══ Records for the task

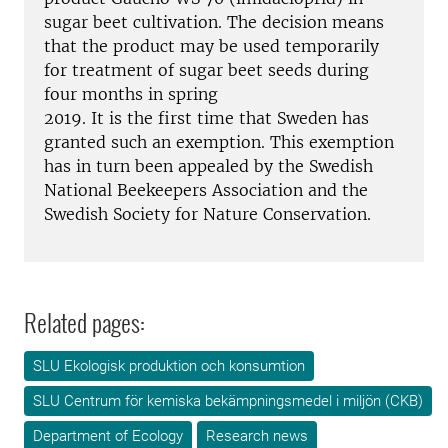
sugar beet cultivation. The decision means
that the product may be used temporarily
for treatment of sugar beet seeds during
four months in spring
2019. It is the first time that Sweden has
granted such an exemption. This exemption
has in turn been appealed by the Swedish
National Beekeepers Association and the
Swedish Society for Nature Conservation.
Related pages:
SLU Ekologisk produktion och konsumtion
SLU Centrum för kemiska bekämpningsmedel i miljön (CKB)
Department of Ecology
Research news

════

# Try it
No pictures belong in the answer, only the lines from the top of the listing through the line containing "has in turn been appealed by the Swedish", repeated word for word.

# Written solution
sugar beet cultivation. The decision means
that the product may be used temporarily
for treatment of sugar beet seeds during
four months in spring
2019. It is the first time that Sweden has
granted such an exemption. This exemption
has in turn been appealed by the Swedish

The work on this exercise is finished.